Il s'agit du premier projet hydroélectrique trilatéral en Asie du Sud.
L'Inde, le Népal et le Bangladesh collaborent également pour développer le projet hydroélectrique Sunkoshi-3 de 683 MW. Bien que le barrage soit situé à 60 km de Katmandou au Népal, le projet sera développé conjointement par des conglomérats et des promoteurs des trois pays en coopération avec les trois gouvernements.
Selon les médias, les relations entre l’Inde et le Népal, ainsi qu’entre l’Inde et le Bangladesh, ne sont pas au meilleur de leur forme.
New Delhi serait en colère contre le Premier ministre népalais KP Sharma Oli et ne lui aurait donc pas adressé d'invitation à se rendre en Inde. Les relations de l'Inde avec le Bangladesh se seraient détériorées après la chute du gouvernement de Sheikh Hasina. Le Premier ministre indien Narendra Modi aurait « rejeté » une demande du Bangladesh de rencontrer le conseiller principal du gouvernement intérimaire Muhammad Yunus en marge du récent sommet de l'Assemblée générale des Nations Unies à New York.
Malgré leurs relations difficiles, la coopération entre ces pays sur des projets multilatéraux progresse sur le terrain. Le lancement récent de l’accord trilatéral d’approvisionnement en électricité entre le Népal, l’Inde et le Bangladesh en est un exemple.
Le partage de l’hydroélectricité entre l’Inde et le Népal remonte à plusieurs décennies. L'année dernière, les deux pays ont signé des accords prévoyant l'achat par l'Inde de 10 000 MW d'hydroélectricité au Népal au cours des 10 prochaines années.
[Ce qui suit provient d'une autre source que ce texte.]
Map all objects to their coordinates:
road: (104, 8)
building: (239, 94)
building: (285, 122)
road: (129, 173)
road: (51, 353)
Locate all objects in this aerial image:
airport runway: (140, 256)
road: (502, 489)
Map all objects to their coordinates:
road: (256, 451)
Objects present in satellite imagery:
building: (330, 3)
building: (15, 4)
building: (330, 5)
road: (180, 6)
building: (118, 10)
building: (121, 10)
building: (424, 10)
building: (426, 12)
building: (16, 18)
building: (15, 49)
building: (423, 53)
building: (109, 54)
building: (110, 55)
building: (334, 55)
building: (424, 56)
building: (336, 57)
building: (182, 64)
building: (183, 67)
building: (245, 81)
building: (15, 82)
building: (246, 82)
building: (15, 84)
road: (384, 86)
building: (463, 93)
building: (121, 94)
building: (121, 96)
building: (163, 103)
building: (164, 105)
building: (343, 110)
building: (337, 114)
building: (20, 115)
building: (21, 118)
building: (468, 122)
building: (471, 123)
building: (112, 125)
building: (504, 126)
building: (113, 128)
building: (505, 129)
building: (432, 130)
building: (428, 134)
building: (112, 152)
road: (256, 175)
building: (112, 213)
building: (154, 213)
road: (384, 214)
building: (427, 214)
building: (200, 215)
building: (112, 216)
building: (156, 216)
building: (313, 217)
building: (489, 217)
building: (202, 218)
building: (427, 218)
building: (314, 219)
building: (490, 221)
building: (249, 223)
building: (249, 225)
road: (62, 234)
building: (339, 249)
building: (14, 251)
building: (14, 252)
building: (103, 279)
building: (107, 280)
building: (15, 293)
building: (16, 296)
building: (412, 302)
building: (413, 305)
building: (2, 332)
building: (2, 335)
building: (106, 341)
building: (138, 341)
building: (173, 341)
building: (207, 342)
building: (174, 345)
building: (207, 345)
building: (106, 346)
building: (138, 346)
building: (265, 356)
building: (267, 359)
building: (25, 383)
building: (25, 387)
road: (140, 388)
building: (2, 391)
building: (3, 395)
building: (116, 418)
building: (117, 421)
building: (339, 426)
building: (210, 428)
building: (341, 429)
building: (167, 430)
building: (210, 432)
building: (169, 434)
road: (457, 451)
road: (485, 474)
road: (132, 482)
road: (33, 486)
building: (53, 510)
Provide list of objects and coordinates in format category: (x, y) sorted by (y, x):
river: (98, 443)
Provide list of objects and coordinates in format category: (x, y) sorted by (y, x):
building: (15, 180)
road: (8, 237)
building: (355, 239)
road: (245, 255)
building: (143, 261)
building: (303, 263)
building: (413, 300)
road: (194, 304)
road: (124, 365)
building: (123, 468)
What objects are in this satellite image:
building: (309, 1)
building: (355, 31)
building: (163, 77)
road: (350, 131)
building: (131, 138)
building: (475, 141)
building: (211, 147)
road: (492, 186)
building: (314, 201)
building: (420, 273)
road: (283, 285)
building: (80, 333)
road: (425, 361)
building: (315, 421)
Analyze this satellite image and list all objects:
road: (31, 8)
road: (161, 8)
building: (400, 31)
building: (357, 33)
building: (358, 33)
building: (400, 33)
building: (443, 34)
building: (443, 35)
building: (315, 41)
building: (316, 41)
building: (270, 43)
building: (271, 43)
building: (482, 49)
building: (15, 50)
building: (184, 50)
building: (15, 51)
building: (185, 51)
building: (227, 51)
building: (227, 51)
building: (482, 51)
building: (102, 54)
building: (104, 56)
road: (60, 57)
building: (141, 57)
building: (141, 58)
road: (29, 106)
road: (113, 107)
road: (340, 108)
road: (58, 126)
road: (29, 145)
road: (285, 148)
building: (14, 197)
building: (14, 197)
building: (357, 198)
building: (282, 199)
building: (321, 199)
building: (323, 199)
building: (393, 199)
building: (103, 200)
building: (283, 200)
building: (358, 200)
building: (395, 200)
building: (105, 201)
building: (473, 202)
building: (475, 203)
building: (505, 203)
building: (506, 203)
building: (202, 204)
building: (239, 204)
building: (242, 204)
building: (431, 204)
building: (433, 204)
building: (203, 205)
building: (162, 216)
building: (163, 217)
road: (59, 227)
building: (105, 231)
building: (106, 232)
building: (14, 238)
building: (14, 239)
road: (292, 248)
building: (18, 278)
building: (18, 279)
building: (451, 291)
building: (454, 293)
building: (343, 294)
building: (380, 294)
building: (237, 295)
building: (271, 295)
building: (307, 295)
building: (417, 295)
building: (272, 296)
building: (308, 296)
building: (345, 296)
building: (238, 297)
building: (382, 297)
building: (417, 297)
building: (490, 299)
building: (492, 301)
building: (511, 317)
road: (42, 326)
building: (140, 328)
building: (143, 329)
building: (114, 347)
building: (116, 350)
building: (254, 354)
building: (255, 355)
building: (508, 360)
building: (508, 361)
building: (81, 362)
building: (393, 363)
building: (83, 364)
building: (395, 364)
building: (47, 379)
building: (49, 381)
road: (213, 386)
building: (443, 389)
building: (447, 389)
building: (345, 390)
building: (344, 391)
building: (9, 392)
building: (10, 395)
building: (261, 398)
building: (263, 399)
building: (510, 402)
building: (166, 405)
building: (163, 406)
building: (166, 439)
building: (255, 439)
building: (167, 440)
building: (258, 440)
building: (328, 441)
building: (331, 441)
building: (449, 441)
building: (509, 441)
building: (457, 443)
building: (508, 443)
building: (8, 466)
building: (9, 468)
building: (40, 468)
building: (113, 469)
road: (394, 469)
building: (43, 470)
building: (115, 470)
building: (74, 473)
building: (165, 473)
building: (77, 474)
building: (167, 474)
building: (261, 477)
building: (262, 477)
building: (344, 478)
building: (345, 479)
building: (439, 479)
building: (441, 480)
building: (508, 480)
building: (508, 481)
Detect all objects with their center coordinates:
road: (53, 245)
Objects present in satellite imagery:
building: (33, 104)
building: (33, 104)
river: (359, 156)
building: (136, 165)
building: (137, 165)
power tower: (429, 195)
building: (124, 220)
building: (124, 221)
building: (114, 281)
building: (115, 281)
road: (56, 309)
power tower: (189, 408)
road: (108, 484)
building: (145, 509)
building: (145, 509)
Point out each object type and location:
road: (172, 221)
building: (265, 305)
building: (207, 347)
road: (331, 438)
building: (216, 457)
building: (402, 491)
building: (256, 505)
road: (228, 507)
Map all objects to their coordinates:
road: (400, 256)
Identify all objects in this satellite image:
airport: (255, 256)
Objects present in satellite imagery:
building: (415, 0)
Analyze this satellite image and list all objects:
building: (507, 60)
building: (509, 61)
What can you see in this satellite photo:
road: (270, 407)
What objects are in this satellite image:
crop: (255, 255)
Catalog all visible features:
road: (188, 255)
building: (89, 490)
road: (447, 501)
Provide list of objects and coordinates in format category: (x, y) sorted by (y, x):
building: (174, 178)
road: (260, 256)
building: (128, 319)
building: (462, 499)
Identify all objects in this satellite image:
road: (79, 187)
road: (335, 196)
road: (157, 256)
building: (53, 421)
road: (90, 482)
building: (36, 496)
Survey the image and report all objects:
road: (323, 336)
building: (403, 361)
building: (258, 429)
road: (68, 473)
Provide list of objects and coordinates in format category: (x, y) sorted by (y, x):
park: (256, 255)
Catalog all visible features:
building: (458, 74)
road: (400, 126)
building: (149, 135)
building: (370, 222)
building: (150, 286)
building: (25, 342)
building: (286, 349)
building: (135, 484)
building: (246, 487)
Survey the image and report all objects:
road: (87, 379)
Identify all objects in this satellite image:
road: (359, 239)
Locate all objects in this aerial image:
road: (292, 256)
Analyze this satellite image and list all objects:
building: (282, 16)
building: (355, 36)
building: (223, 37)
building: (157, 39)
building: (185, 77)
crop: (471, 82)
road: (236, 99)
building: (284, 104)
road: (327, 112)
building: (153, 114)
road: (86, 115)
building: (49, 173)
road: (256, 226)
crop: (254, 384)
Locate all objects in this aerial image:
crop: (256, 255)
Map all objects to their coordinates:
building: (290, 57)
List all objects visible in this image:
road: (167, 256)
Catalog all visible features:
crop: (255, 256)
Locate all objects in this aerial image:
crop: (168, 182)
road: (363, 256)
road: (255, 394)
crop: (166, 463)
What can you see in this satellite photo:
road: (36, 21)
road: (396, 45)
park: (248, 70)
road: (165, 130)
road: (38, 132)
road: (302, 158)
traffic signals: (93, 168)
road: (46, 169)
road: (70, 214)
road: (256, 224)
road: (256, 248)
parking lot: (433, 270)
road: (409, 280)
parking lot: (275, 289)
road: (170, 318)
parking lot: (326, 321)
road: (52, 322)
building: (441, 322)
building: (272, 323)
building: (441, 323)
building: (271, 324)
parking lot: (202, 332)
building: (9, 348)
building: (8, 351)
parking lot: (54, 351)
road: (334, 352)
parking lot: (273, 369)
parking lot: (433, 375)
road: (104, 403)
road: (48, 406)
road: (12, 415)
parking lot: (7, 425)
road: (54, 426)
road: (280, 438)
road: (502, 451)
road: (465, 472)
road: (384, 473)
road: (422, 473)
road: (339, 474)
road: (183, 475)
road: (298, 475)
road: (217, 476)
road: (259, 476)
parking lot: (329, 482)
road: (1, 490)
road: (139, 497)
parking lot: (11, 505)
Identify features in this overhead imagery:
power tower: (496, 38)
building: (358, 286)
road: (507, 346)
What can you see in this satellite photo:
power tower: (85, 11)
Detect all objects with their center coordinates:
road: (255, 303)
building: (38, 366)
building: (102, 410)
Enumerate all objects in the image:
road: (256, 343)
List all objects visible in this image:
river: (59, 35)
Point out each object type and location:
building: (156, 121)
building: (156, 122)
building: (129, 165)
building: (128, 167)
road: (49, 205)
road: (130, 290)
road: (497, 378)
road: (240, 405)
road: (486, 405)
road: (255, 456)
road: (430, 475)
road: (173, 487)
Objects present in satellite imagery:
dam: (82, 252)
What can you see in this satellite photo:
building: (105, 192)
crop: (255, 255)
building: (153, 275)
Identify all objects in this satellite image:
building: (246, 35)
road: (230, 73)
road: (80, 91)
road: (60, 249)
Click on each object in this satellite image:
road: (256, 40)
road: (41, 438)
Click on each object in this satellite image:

Des progrès ont également été réalisés dans la connectivité de l’approvisionnement en carburant entre l’Inde et le Népal. Le 10 septembre 2019, les deux pays ont franchi une étape historique en inaugurant un oléoduc de 69 kilomètres de long reliant Amalekhunj au Népal à Motihari en Inde. L'oléoduc financé par l'Inde, d'une valeur de 45 millions de dollars, est le premier oléoduc transfrontalier en Asie du Sud. L'Inde, qui est le seul fournisseur de carburant du Népal enclavé, ne transportait auparavant son pétrole vers le Népal que par camions-citernes. L'oléoduc permet désormais au Népal d'importer du carburant à moindre coût. En effet, le pipeline Inde-Népal permettra au Népal d'économiser environ 8,7 millions de dollars par an en frais de transport de carburant.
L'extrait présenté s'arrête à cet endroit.